I dont mind at all, helping other people helps me think and learn new things too.
Your right when you do the twos compliment you can't add 4, I just used that as an example, but the principle is the same, especially since you can only have 0's and 1's the actual value of 4 doesn't matter.
Lets look at your example: -53 >> 2
11111111 11111111 11111111 11001011 -53, becomes
11111111 11111111 11111111 11110010 after the shift
To find the decimal value use the twos compliment rule:
11111111 11111111 11111111 11110010
00000000 00000000 00000000 00001101 after flipping the bits.
When we add 1 to it we add the 1 to the right side bit (least significant) because it is also a 1 the result becomes a 0 and we carry a 1 to the next bit on the left. That bit is a 0 so adding 1 to it doesn't overflow and the result bit is a 1. The final answer would be:
00000000 00000000 00000000 00001110
this would be 14 in decimal so the result of your shift was -14.

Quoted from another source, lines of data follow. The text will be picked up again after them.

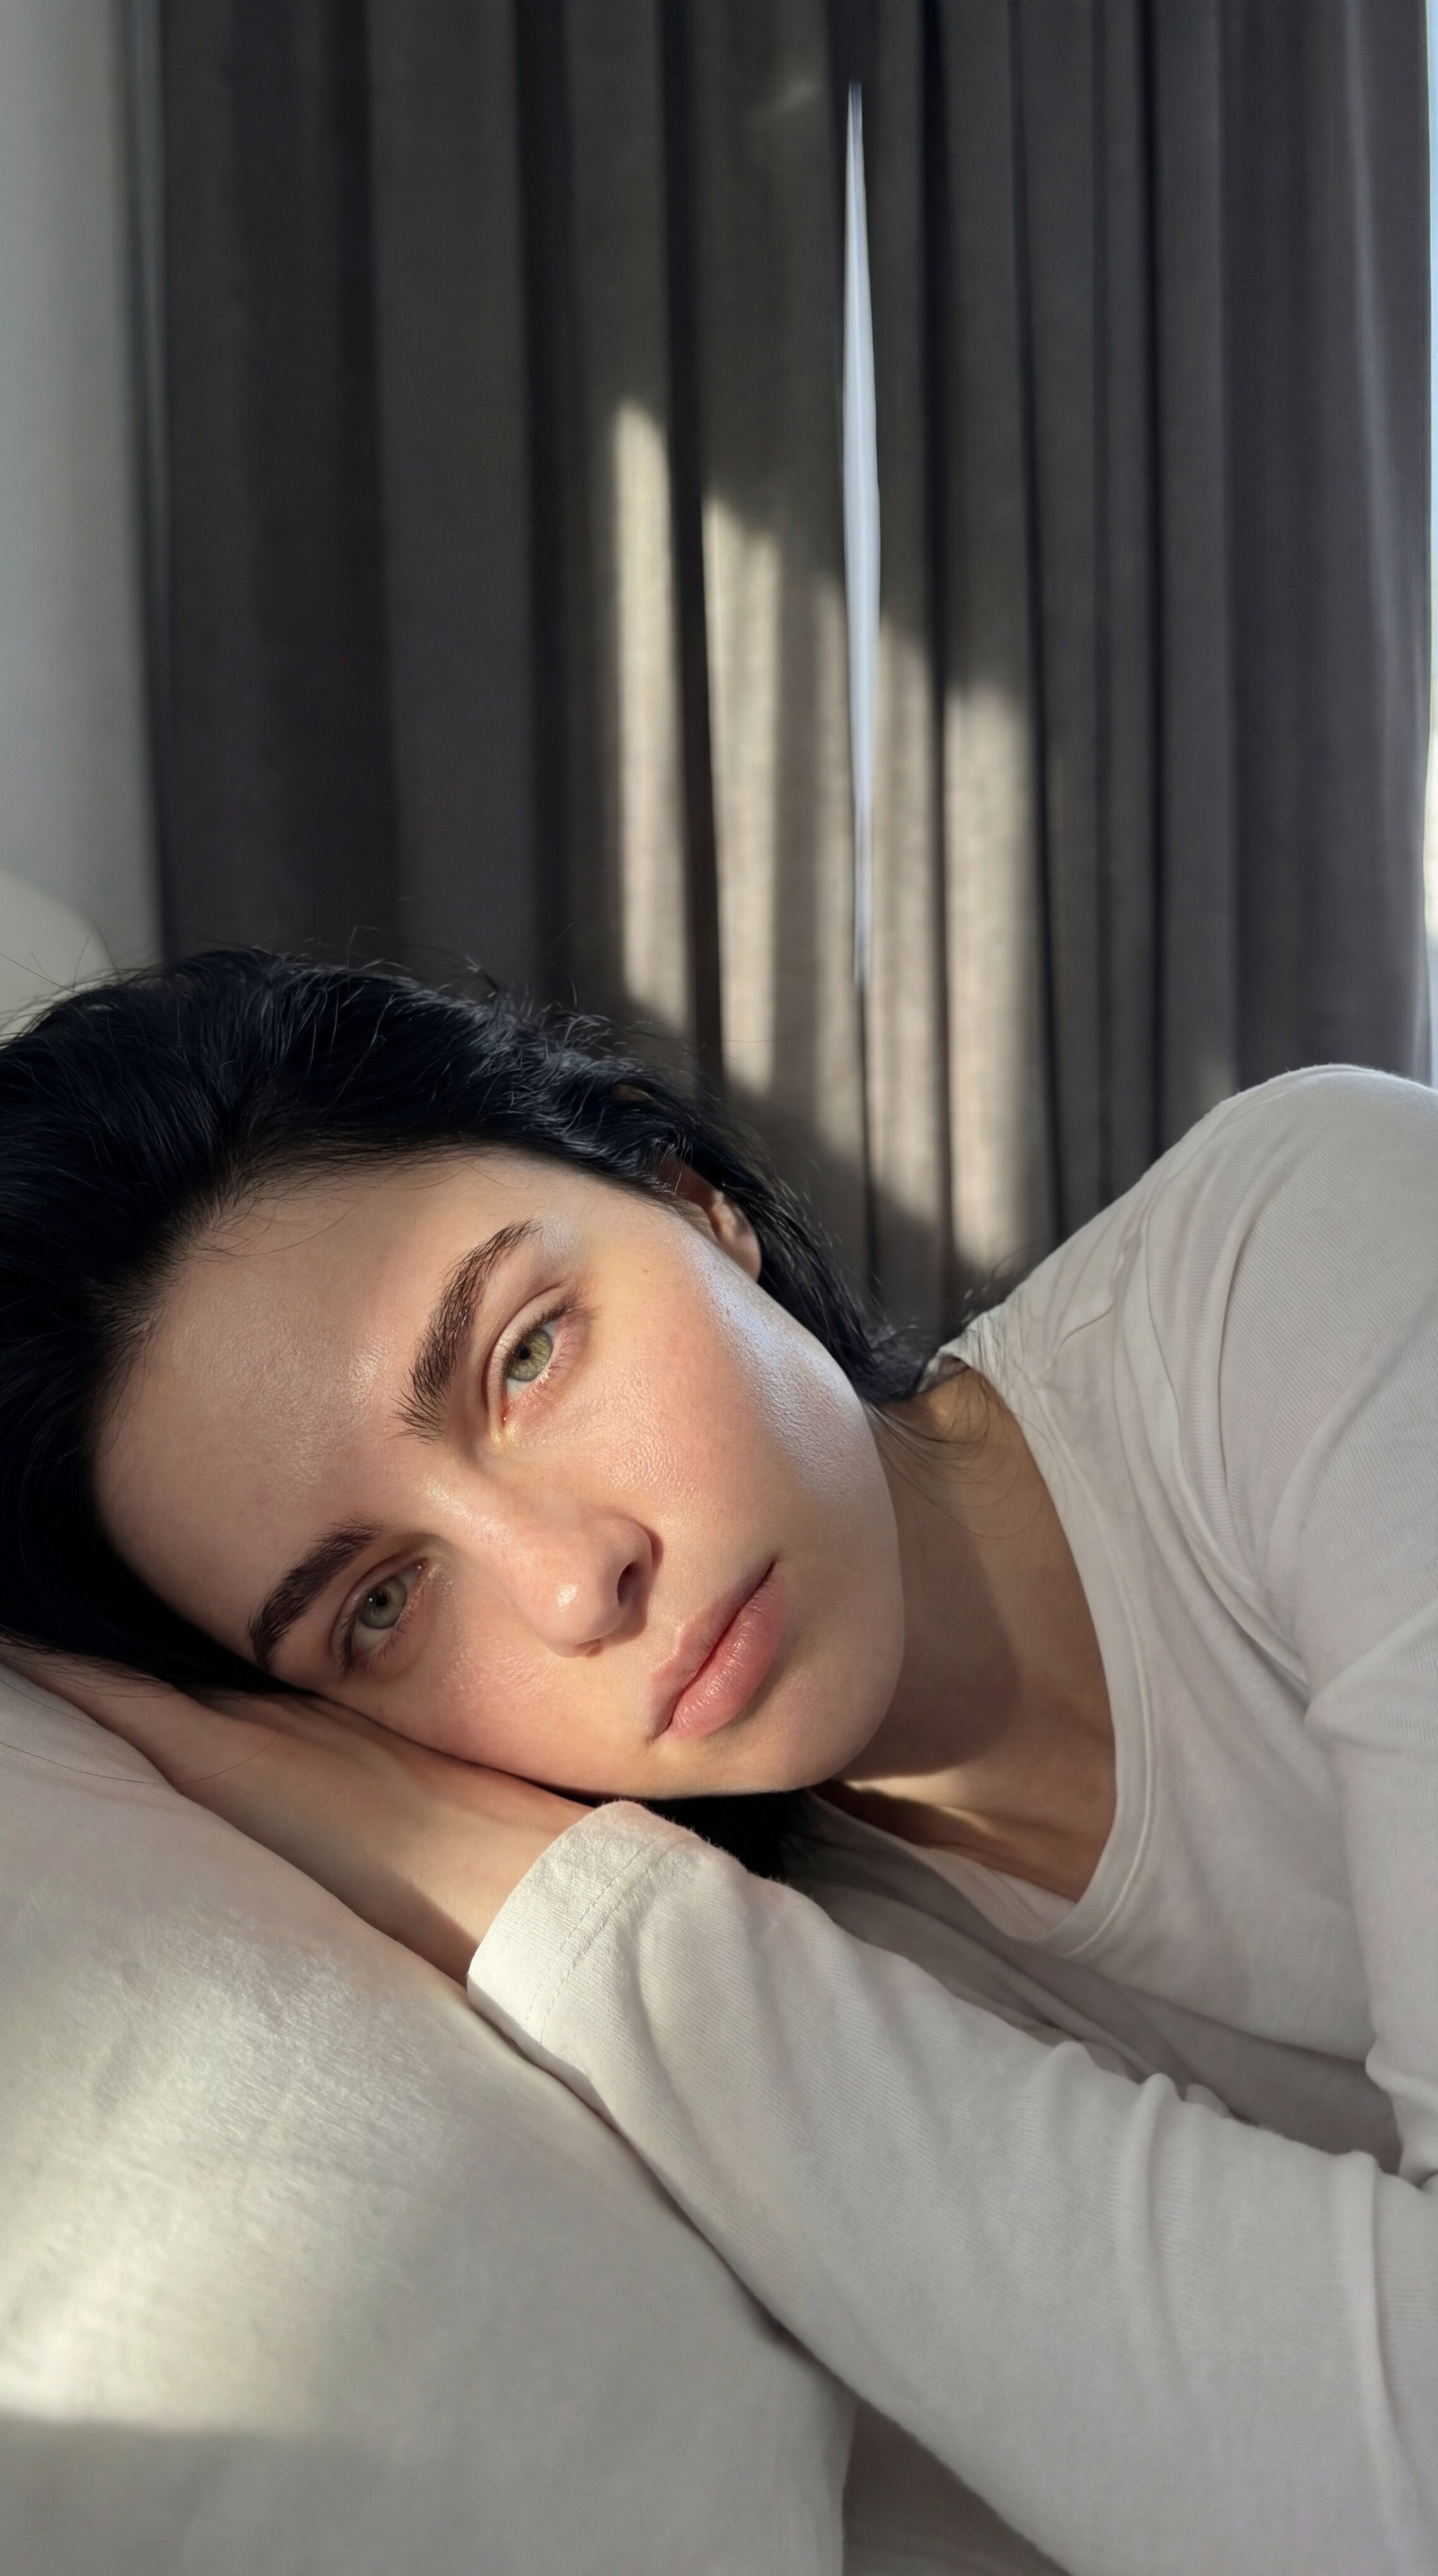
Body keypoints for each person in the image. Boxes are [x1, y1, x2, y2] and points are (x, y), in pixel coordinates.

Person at [0, 948, 1434, 2575]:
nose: (572, 1582)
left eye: (524, 1358)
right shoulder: (804, 1991)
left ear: (692, 1200)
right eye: (382, 1606)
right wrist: (522, 1888)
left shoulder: (1311, 1255)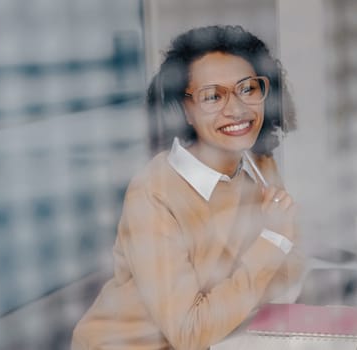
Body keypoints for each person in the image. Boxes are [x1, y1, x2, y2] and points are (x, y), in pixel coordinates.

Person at [72, 25, 304, 350]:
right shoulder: (153, 193)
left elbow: (285, 278)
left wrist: (275, 248)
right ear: (185, 111)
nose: (237, 109)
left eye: (247, 89)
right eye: (212, 96)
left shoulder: (260, 165)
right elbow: (189, 333)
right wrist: (273, 240)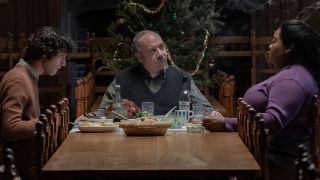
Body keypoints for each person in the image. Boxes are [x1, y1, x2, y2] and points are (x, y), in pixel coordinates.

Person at [203, 19, 320, 180]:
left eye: (274, 41)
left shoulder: (292, 79)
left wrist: (226, 123)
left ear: (289, 48)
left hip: (274, 164)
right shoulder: (292, 74)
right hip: (262, 156)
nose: (269, 46)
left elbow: (273, 121)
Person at [0, 26, 73, 180]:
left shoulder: (29, 76)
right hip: (22, 167)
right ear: (45, 55)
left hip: (32, 158)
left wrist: (64, 122)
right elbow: (10, 128)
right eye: (61, 56)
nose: (63, 63)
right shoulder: (18, 80)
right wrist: (49, 120)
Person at [91, 30, 214, 117]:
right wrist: (90, 117)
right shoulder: (123, 79)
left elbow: (206, 109)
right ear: (139, 57)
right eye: (153, 51)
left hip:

When you get 13 you are probably not adding the 1. 13 is
00000000 00000000 00000000 00001101, which is the result after flipping all of the bits.
Another way of looking at carrying in binary:
Think of it this way, after you flip all the bits you have
00000000 00000000 00000000 00001101 this is 13, now you have to add 1. In decimal we know when you add one to a number the number increases. In binary it has to do the same thing. So if you have
00000000 00000000 00000000 00001101 and add 1, after you add the 1 but before you carry it over you have
00000000 00000000 00000000 00001100 this is 12, since we know the number has to increase you have to add a 1 back in somewhere. To do that you just keep moving left every 1 you see will become a 0, until you find a 0 and change it to a 1.
If that made it more confusing sorry, I tried to explain it another way, that helps for me
alot.
Dave
[This message has been edited by Dave Vick (edited July 24, 2001).]